- [Task requirements] Resume the interview transcript below about latency between the CPU and GPU, continuing after its last statement.

- [Excerpt provided]
CD: Does CPU backed by a GPU, passing stuff over a bus, will that satisfy the flexibility needs plus fixed function? And do you think moving that onto a single die will help, or not be good enough to be left behind by more flexibility?
*
TS: Well you've touched on a key thing that's broken with CUDA right? So you have a lot of high level code that makes control flow decisions and high level decisions that's running on the CPU, and then when it wants to instigate a vector computation it hands that work off to the GPU, the GPU can then be use to run it and it hands the results back. So this workload is continually ping-ponging back and forth between the CPU and the GPU, the problem is there is a million clock cycles of latency between the two, and that's what's broken. What you need is at least the computing and the graphics side done on the same chip, so that the communications latency is minimal. Even preferable to that is a single unified core architecture which supports both scalar and vector computing like Larrabee, so you can run all of this computation together without having to switch cores or switch caches or anything.
*
AR: I'd just like to say, i agree with Tim totally about this issue of latency between the CPU and GPU, i think that's a really really really serious issue. So i do think it makes sense to have the CPU and the GPU on the same chip, for exactly the same reasons that a million cycles of latency really messes things up.

- [Dataset extract]
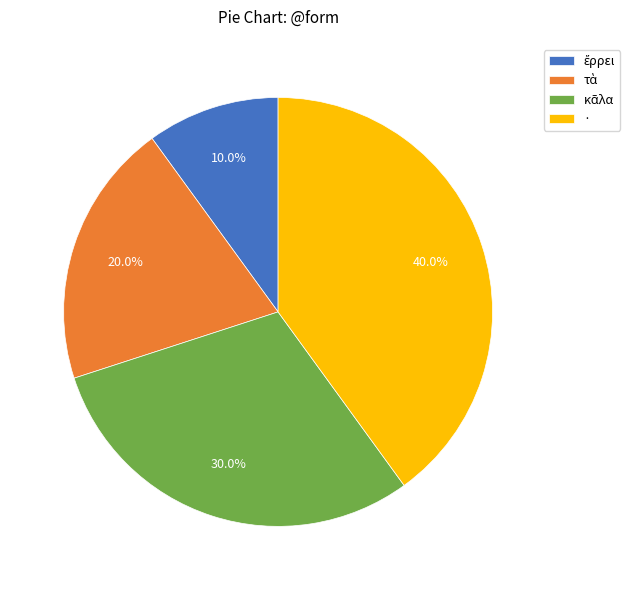

What is the largest slice in the pie chart?

·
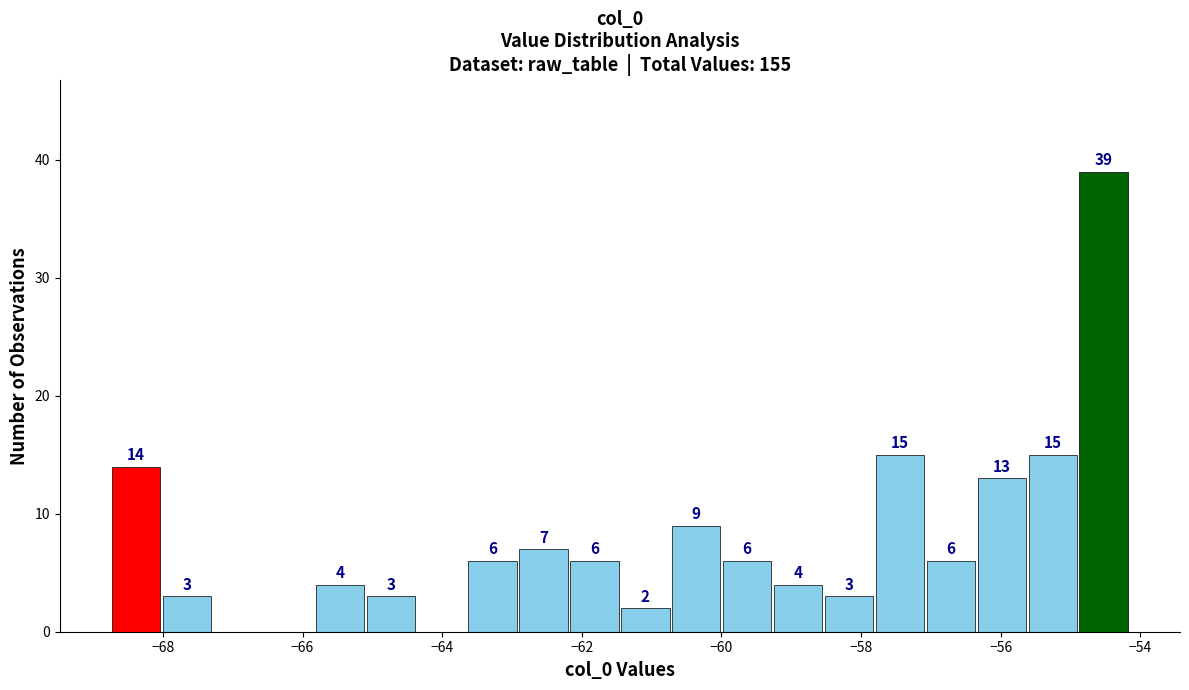

Read against the x-axis, roughly where is the centre of the tallest bar?

-54.6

- [Response area]
*
CD: Does that fix the problem, or does that minimize the problem? Or does it just help a little?
*
AR: I think it makes a lot of difference if you can just say 'right this bit of code here, you know it's making lots of decisions, so it should be on this core' right, 'this bit of code here is like really wide vectors so it should be on this core'. But, as Tim says you need to be able to switch from one to the other very quickly and that requires you to be on the same chip. So the interesting thing is that at the moment we have the CPU on one chip and we have the GPU on another chip, i think you know that division makes no sense, we should have CPU and GPU on one chip, if you're going to have 2 chips you should have another CPU+GPU, because actually the CPU+CPU com... (Charlie cuts in)